Investors revisit Russia

International investment in Russia for the first half of the year rose to $4.78 billion, up nearly 12 per cent from the same period a year ago, according to the State Statistics Committee.

International investment in Russia plunged markedly after the financial crisis that hit in August 1998, but the economy recently has shown signs of significant recovery.
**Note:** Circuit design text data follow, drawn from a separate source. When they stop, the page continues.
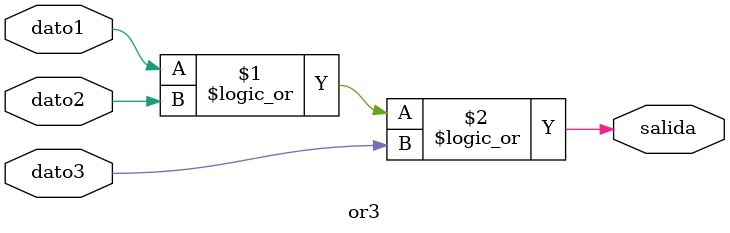
<source format=v>
`timescale 1ns / 1ps
module or3(dato1,dato2,dato3,salida);
	input dato1,dato2,dato3;
	output salida;
	wire salida;
	
	assign salida=dato1||dato2||dato3;


endmodule

</source>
The largest share of international investment in the first half this year was in manufacturing, accounting for $2.27 billion, nearly half the total, the committee said, according to the news agency Interfax.

Fund assets drop

Assets in mutual funds fell 0.6 per cent in July, affected mostly by market performance and volatility rather than net cash flow. Combined net assets in all U.S. mutual funds rose fell to $7.077 trillion from $7.117 trillion in July, according to a monthly survey of the industry. Assets in stock funds decreased by $84.30 billion for a total of $4.232 billion, with net new cash flow of $17.58 billion during the month, down from $22.14 billion in June.

Sony sets $399 organizer

Sony Corp. said Wednesday it will launch a hand-held personal organizing device next month that will cost less than $400 and be the latest entry in an increasingly competitive market.

The device, the Sony CLIE, will use the Palm Inc. operating system, but will surpass other Palm-based devices on certain multimedia capabilities, such as letting users play digital videos. Users will be able to store digital images as well.